- Course: Main Course
- Total Time: Under 4 Hours
- Skill Level: Moderate
- Cost: Moderate
- Favorited: 82 Times
Can be made ahead of time.
Sugo di Carne
If you have trouble finding ground pork, or if you prefer to grind your own, it's really very easy. (And if you buy a piece of bone-in pork to grind, you’ll have the bones you need for the sauce.) Remove all bones and gristle from the meat, but leave some of the fat. Cut the pork into 1-inch pieces, and chill them thoroughly. Grind about half at a time in a food processor fitted with the metal blade. Pulse, using quick on/off motions, until the meat is ground coarsely.
In my region of Italy, tomato paste is usually added along with the onions to caramelize a little bit. But around Naples, and the rest of southern Italy, tomato paste is stirred right into the sauce. That’s how I do it here.
When the sauce is finished simmering, you can pull the meat from the bones and stir it into the sauce, or you can do what I do—nibble on it while the sauce perks away. This makes quite a bit of sauce—enough to feed a small crowd and have enough left over to freeze in small quantities for a quick pasta meal for one or two.
Pass the tomatoes and their liquid through a food mill fitted with the fine disc. Set aside.
Heat the olive oil in a heavy 4 to 5 quart pot over medium heat. Add the onions and cook, stirring occasionally, until golden, about 8 minutes. Make a little room in the center of the pot, dump in the garlic, and cook, stirring, until the garlic is lightly browned, about 2 minutes. Add the pork bones and cook, turning, until lightly browned on all sides, about 5 minutes. Add the ground beef and pork and season lightly with salt. Cook, stirring to break up the meat, until the meat changes color and the water it gives off is boiled away, about 10 minutes. Continue cooking until the meat is browned, about 5 minutes. Add the bay leaves and oregano, then pour in the wine. Bring to a boil and cook, scraping up the brown bits that cling to the pot, until the wine is almost completely evaporated. Pour in the tomatoes, then stir in the tomato paste until it is dissolved. Season lightly with salt.

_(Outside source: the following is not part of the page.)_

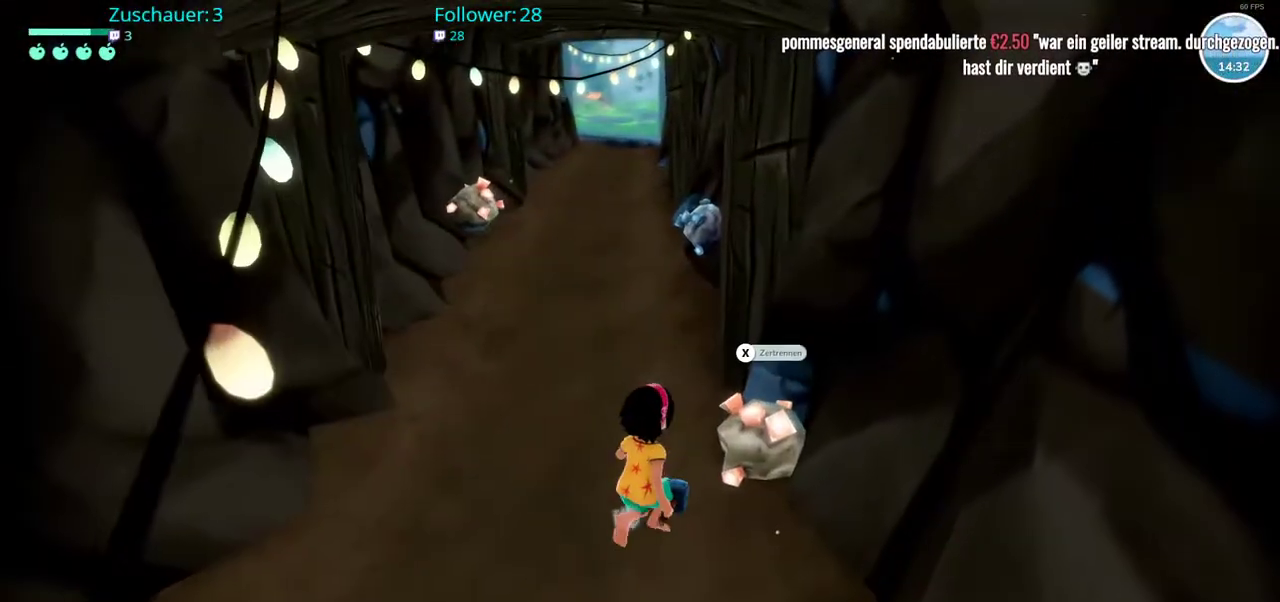
{"buttons": [], "left_stick": "center", "right_stick": "center", "events": [[183, "left_stick", "up-right"], [367, "X", "down"], [417, "left_stick", "center"], [467, "X", "up"]]}
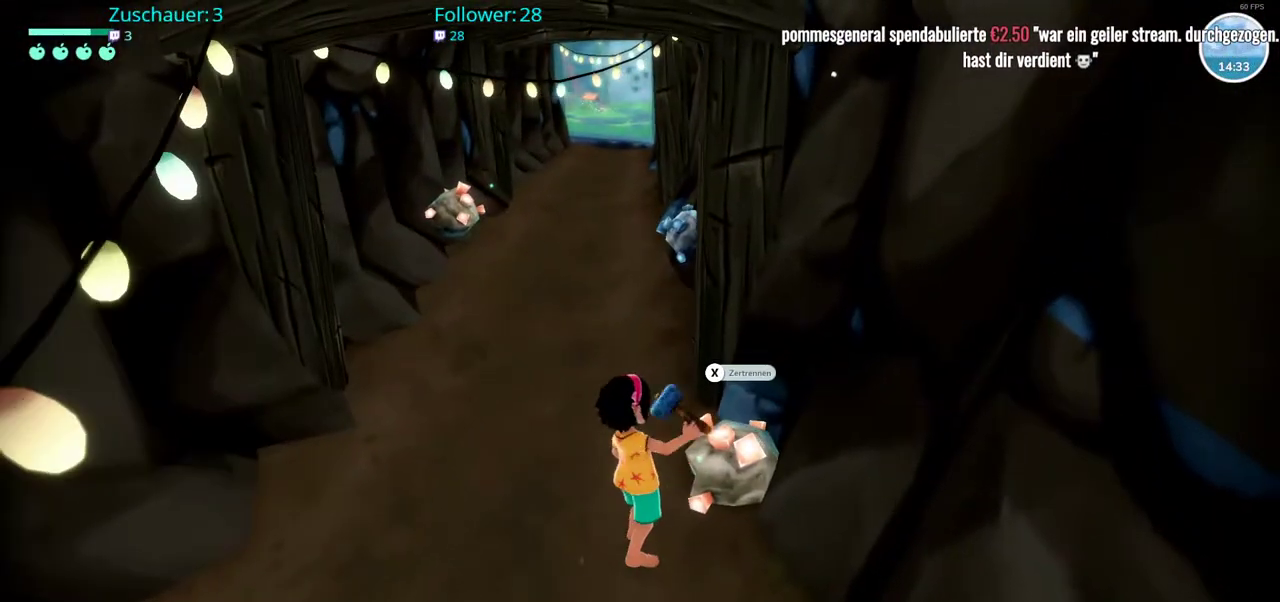
{"buttons": [], "left_stick": "center", "right_stick": "center", "events": []}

Bring to a boil, adjust the heat to a lively simmer, and cook, uncovered, stirring often, until the sauce takes on a deep, brick-red color, 2 to 3 hours. Add the hot water, about ½ cup at a time, as necessary to maintain the level of liquid for the length of time the sauce cooks.
Skim off any fat floating on top and adjust the seasoning as necessary. The sauce can be prepared entirely in advance and refrigerated for up to 5 days, or frozen for up to 3 months.
Nutritional information is based on 12 servings, and includes 1 teaspoon of added salt.